◆ Task goal
Rewrite the entries below as a numbered list, leaving out blank lines, starting with the line that contains "P1 (PM10) – sensor 76554" and continuing through the last line of the entries, both ends included.

☆ ☆ ☆ ☆

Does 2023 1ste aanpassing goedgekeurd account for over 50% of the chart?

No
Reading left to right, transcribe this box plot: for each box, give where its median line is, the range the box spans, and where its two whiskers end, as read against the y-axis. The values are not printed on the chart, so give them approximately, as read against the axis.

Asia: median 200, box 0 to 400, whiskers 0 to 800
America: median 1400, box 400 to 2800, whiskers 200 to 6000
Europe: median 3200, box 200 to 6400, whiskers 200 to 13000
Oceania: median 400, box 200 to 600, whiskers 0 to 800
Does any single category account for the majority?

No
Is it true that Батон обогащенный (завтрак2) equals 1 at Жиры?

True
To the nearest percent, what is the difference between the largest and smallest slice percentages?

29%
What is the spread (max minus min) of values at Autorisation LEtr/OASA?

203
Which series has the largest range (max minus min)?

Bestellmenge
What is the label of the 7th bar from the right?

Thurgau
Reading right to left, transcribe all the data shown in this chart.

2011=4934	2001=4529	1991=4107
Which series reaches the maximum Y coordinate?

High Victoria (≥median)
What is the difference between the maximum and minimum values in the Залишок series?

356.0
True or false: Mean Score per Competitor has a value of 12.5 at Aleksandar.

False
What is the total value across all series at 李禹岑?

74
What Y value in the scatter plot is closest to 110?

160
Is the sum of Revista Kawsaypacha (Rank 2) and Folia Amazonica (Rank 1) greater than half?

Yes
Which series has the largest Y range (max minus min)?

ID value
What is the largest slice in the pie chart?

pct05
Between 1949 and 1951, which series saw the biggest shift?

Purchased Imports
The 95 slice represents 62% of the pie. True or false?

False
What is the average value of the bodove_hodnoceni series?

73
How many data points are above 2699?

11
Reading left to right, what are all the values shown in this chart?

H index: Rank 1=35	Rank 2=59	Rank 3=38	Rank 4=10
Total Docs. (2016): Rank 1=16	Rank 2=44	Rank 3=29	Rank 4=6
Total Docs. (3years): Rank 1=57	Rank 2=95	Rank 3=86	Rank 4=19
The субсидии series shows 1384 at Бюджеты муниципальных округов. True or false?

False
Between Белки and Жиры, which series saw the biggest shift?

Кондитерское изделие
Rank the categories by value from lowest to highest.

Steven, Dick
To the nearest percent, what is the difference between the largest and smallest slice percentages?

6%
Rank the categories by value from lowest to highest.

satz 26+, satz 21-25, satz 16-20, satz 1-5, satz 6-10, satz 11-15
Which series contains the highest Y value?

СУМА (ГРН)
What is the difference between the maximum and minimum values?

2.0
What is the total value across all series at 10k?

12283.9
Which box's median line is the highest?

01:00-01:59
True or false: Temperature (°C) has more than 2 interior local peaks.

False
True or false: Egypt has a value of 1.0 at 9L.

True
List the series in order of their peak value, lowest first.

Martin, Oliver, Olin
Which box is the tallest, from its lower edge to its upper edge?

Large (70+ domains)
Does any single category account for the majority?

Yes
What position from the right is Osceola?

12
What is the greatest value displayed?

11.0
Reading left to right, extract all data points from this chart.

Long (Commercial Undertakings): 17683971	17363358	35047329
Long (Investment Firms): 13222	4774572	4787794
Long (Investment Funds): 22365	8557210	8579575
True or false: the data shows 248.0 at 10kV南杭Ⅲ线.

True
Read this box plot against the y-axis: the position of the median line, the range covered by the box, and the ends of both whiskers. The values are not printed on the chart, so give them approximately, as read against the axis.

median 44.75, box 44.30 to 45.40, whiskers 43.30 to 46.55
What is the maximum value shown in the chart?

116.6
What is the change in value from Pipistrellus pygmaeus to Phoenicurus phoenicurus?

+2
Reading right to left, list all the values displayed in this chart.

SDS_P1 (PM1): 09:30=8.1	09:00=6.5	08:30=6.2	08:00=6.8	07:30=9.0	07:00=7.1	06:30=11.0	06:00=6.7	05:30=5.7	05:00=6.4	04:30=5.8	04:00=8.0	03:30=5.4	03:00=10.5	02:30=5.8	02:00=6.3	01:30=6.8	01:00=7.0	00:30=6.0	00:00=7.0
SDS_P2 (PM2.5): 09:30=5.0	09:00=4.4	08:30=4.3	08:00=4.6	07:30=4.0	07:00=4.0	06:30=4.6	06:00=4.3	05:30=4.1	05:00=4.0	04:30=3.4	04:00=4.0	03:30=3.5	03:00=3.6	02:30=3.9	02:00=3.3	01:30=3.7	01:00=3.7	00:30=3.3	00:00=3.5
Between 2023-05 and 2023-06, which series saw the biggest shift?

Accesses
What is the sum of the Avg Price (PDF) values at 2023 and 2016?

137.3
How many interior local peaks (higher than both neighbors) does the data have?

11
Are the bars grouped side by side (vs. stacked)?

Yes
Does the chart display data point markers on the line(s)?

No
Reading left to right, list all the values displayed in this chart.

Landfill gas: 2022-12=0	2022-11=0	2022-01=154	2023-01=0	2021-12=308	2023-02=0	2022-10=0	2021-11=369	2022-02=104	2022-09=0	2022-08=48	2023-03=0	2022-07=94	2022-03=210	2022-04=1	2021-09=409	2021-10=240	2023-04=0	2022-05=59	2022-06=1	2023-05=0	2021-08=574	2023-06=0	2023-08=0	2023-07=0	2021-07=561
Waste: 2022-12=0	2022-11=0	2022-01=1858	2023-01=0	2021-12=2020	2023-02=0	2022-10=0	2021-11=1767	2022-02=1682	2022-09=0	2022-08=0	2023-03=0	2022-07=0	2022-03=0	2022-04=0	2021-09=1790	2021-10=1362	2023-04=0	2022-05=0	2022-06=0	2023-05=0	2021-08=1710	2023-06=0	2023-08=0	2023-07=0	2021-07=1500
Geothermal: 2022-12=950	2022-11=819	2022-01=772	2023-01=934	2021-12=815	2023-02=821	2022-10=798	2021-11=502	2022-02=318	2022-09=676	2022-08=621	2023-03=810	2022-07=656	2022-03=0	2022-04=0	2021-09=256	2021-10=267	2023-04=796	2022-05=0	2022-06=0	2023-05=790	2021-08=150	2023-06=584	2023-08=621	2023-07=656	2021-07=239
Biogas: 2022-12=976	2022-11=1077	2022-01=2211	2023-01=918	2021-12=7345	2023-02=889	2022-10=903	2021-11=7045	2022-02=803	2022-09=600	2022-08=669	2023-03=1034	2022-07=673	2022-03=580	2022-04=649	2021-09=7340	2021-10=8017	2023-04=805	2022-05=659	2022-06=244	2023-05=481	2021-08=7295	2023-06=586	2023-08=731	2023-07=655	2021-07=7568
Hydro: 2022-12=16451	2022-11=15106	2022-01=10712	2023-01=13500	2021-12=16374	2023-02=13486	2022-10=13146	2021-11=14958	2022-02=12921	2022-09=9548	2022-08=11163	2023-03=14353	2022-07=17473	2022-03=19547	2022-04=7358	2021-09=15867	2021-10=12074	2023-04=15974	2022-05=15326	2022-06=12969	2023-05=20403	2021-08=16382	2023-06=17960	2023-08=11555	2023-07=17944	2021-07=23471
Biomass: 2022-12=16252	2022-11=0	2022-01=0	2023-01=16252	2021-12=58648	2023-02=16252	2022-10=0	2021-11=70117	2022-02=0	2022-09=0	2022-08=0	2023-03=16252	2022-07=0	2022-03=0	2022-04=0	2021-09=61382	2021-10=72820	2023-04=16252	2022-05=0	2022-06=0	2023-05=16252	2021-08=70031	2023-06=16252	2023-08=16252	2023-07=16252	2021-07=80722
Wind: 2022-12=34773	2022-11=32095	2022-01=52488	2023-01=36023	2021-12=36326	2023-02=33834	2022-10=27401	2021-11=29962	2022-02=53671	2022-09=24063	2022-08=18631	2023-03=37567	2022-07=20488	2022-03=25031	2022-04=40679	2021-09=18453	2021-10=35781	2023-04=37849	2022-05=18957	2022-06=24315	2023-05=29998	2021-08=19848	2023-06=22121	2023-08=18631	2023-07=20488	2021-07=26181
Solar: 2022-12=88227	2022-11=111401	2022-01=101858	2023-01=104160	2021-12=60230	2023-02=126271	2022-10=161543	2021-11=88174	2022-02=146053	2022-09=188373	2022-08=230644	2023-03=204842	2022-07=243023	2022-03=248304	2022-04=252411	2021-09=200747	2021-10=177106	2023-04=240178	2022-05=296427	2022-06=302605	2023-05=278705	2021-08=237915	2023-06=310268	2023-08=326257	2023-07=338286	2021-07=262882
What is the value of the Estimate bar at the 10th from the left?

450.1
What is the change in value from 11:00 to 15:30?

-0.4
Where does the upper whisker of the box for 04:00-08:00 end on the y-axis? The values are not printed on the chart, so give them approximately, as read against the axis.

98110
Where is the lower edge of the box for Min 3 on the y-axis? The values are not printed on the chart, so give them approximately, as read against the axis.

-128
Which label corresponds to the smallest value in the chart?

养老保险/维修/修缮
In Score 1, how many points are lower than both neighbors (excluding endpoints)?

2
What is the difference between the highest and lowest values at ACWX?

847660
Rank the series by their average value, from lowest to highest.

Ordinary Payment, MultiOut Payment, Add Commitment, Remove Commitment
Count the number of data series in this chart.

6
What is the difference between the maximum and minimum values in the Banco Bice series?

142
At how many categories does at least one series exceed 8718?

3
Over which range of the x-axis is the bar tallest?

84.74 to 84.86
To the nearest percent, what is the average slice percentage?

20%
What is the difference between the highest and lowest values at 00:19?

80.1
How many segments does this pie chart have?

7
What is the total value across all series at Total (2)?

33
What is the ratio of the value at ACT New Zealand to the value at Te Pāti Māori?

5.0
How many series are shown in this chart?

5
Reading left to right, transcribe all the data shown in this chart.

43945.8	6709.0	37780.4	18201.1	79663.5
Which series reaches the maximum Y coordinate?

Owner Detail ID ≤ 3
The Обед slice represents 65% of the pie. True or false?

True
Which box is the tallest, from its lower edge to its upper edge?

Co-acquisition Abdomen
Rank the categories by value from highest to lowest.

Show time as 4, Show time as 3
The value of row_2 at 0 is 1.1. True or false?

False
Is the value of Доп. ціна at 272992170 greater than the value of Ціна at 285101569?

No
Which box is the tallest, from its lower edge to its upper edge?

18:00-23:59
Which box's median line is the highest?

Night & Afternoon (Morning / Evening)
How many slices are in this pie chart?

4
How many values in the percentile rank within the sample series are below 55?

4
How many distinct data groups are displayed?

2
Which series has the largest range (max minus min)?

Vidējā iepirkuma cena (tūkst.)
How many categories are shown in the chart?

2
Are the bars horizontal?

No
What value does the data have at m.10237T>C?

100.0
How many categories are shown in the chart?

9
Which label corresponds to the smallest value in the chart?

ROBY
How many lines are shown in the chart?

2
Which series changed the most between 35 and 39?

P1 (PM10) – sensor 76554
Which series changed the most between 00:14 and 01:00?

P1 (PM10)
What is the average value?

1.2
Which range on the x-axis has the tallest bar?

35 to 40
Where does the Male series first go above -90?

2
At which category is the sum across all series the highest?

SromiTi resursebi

☆ ☆ ☆ ☆

◆ Solution to this exercise
1. P1 (PM10) – sensor 76554
2. Which series changed the most between 00:14 and 01:00?
3. P1 (PM10)
4. What is the average value?
5. 1.2
6. Which range on the x-axis has the tallest bar?
7. 35 to 40
8. Where does the Male series first go above -90?
9. 2
10. At which category is the sum across all series the highest?
11. SromiTi resursebi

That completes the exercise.